Your goal: Wherever the string "különböző" appears in the listing, copy that line.

Given data:
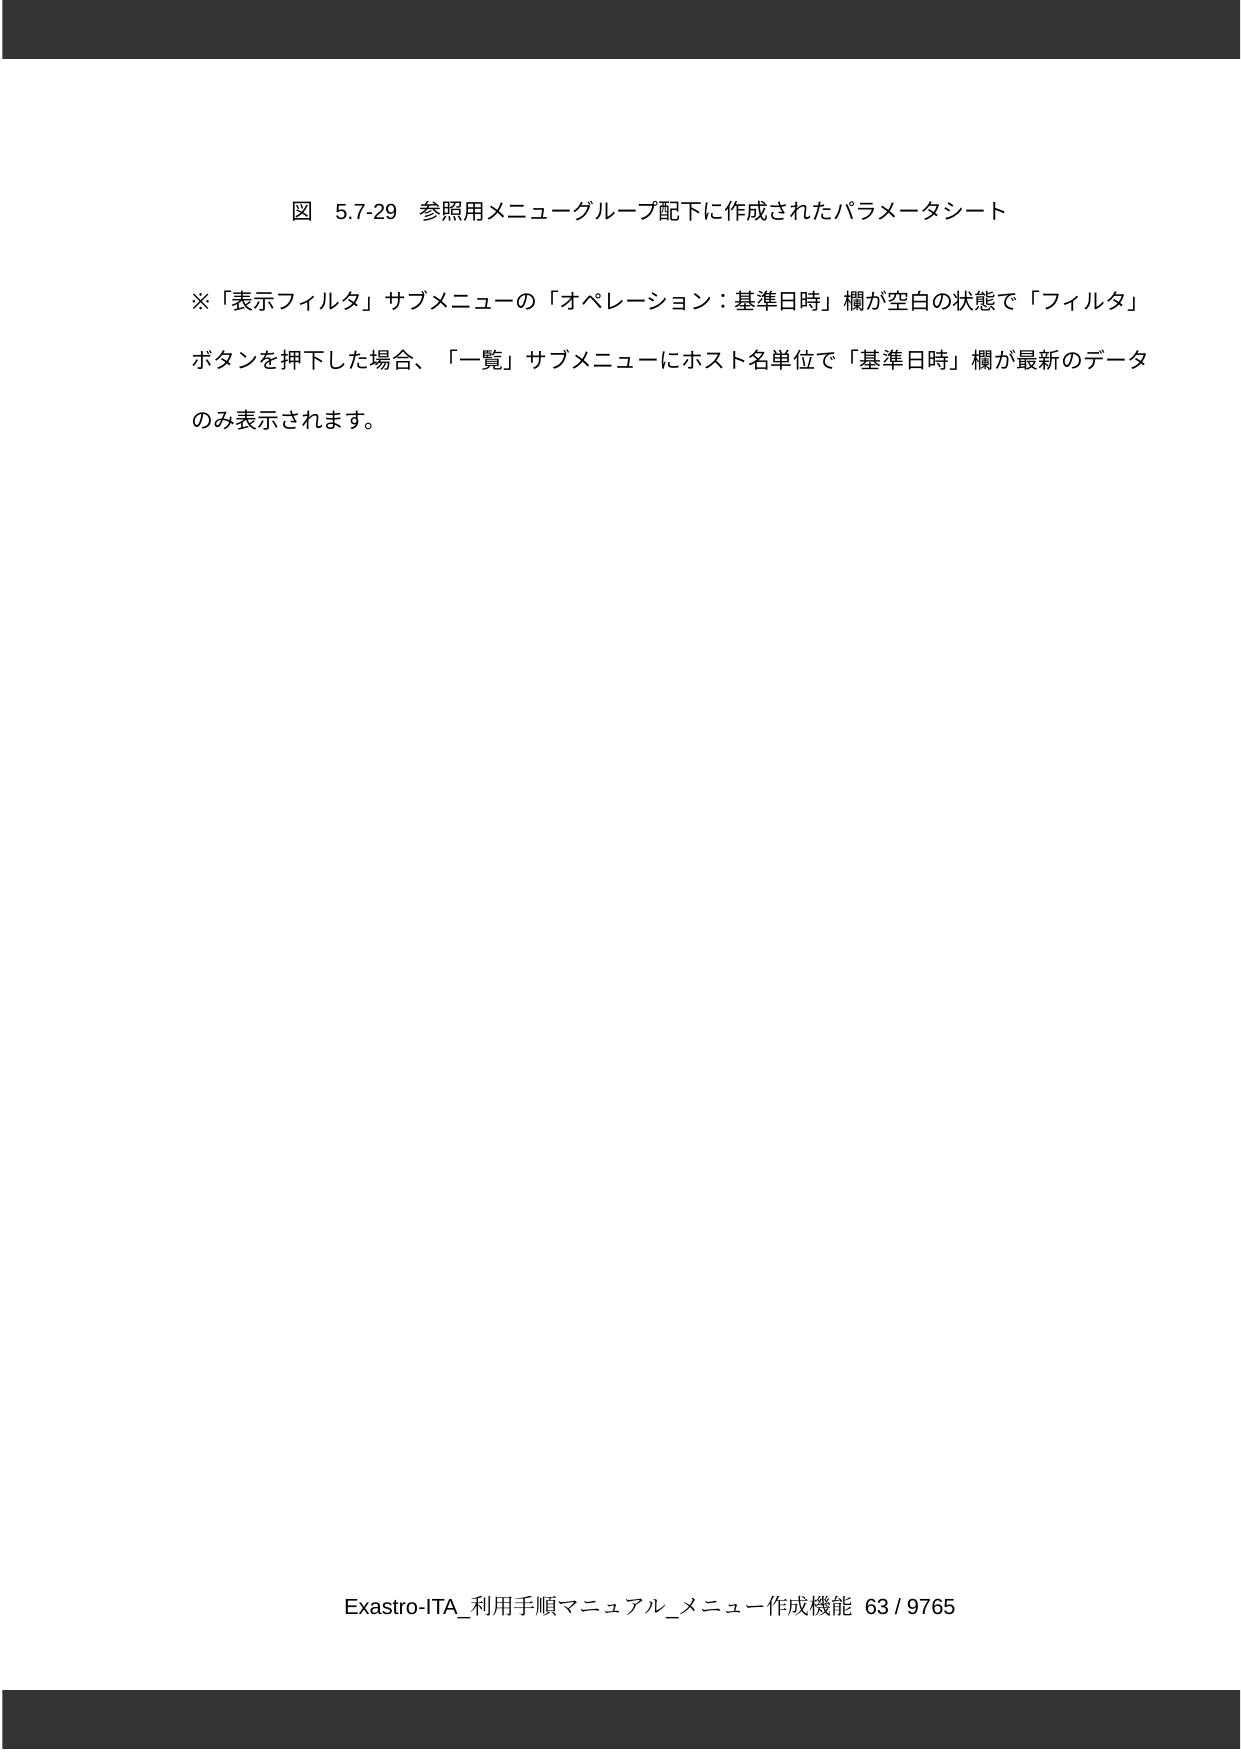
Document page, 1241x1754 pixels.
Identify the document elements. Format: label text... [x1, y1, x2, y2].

text ※「表示フィルタ」サブメニューの「オペレーション：基準日時」欄が空白の状態で「フィルタ」ボタンを押下した場合、「一覧」サブメニューにホスト名単位で「基準日時」欄が最新のデータのみ表示されます。 [191, 270, 1152, 448]
text 図 5.7-29 参照用メニューグループ配下に作成されたパラメータシート [148, 180, 1152, 240]
picture [2, 1690, 1241, 1749]
picture [2, 0, 1241, 59]
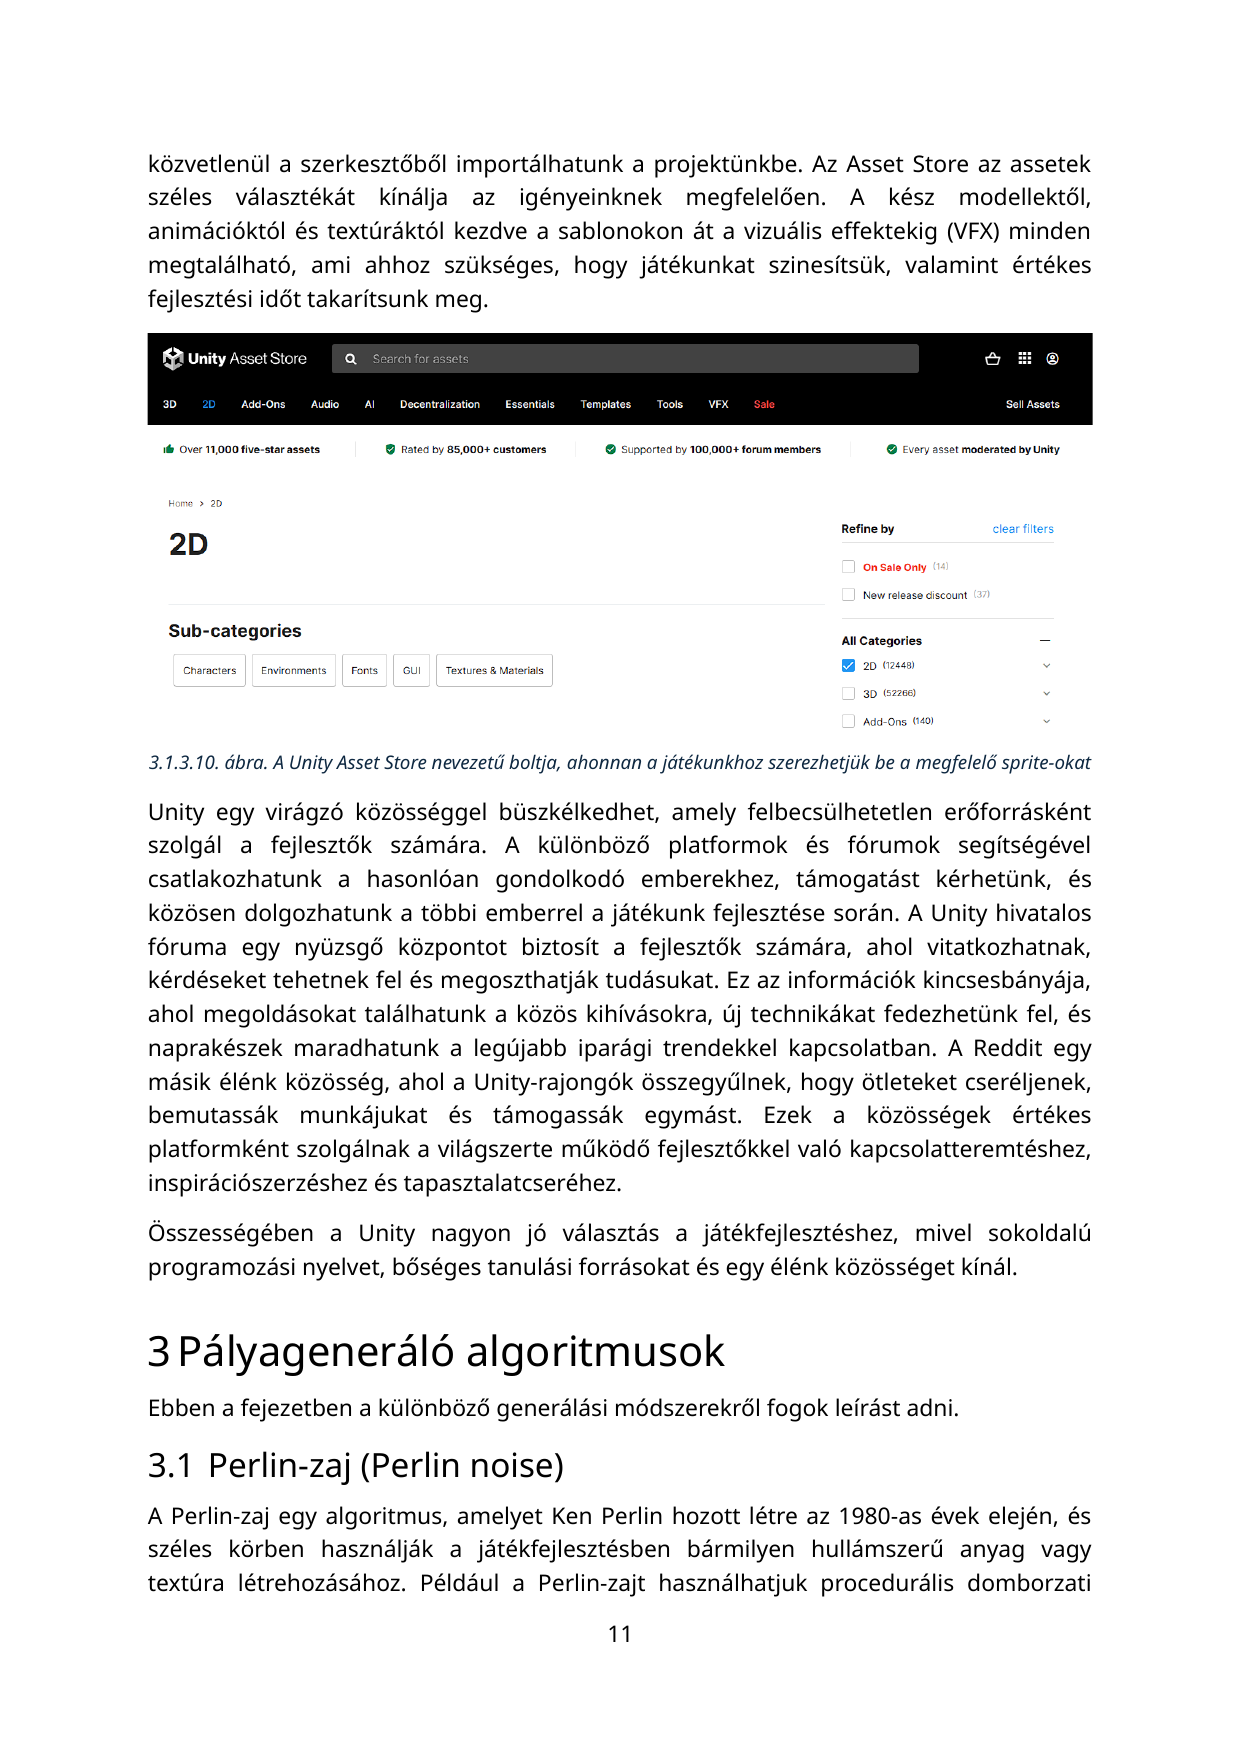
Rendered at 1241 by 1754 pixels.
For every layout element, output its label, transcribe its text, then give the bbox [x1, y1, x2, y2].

text Ebben a fejezetben a különböző generálási módszerekről fogok leírást adni. [148, 1392, 1093, 1423]
subtitle Perlin-zaj (Perlin noise) [148, 1442, 1093, 1488]
text 3.1.3.2. ábra. A Unity Asset Store nevezetű boltja, ahonnan a játékunkhoz szerezhetjük be a megfelelő sprite-okat [148, 749, 1093, 775]
picture [147, 333, 1093, 731]
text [148, 148, 1093, 314]
text Összességében a Unity nagyon jó választás a játékfejlesztéshez, mivel sokoldalú programozási nyelvet, bőséges tanulási forrásokat és egy élénk közösséget kínál. [148, 1217, 1093, 1282]
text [148, 1499, 1093, 1598]
subtitle Pályageneráló algoritmusok [148, 1322, 1093, 1379]
text Unity egy virágzó közösséggel büszkélkedhet, amely felbecsülhetetlen erőforrásként szolgál a fejlesztők számára. A különböző platformok és fórumok segítségével csatlakozhatunk a hasonlóan gondolkodó emberekhez, támogatást kérhetünk, és közösen dolgozhatunk a többi emberrel a játékunk fejlesztése során. A Unity hivatalos fóruma egy nyüzsgő központot biztosít a fejlesztők számára, ahol vitatkozhatnak, kérdéseket tehetnek fel és megoszthatják tudásukat. Ez az információk kincsesbányája, ahol megoldásokat találhatunk a közös kihívásokra, új technikákat fedezhetünk fel, és naprakészek maradhatunk a legújabb iparági trendekkel kapcsolatban. A Reddit egy másik élénk közösség, ahol a Unity-rajongók összegyűlnek, hogy ötleteket cseréljenek, bemutassák munkájukat és támogassák egymást. Ezek a közösségek értékes platformként szolgálnak a világszerte működő fejlesztőkkel való kapcsolatteremtéshez, inspirációszerzéshez és tapasztalatcseréhez. [148, 796, 1093, 1198]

Result of this task:
text Ebben a fejezetben a különböző generálási módszerekről fogok leírást adni. [148, 1392, 1093, 1423]
text Unity egy virágzó közösséggel büszkélkedhet, amely felbecsülhetetlen erőforrásként szolgál a fejlesztők számára. A különböző platformok és fórumok segítségével csatlakozhatunk a hasonlóan gondolkodó emberekhez, támogatást kérhetünk, és közösen dolgozhatunk a többi emberrel a játékunk fejlesztése során. A Unity hivatalos fóruma egy nyüzsgő központot biztosít a fejlesztők számára, ahol vitatkozhatnak, kérdéseket tehetnek fel és megoszthatják tudásukat. Ez az információk kincsesbányája, ahol megoldásokat találhatunk a közös kihívásokra, új technikákat fedezhetünk fel, és naprakészek maradhatunk a legújabb iparági trendekkel kapcsolatban. A Reddit egy másik élénk közösség, ahol a Unity-rajongók összegyűlnek, hogy ötleteket cseréljenek, bemutassák munkájukat és támogassák egymást. Ezek a közösségek értékes platformként szolgálnak a világszerte működő fejlesztőkkel való kapcsolatteremtéshez, inspirációszerzéshez és tapasztalatcseréhez. [148, 796, 1093, 1198]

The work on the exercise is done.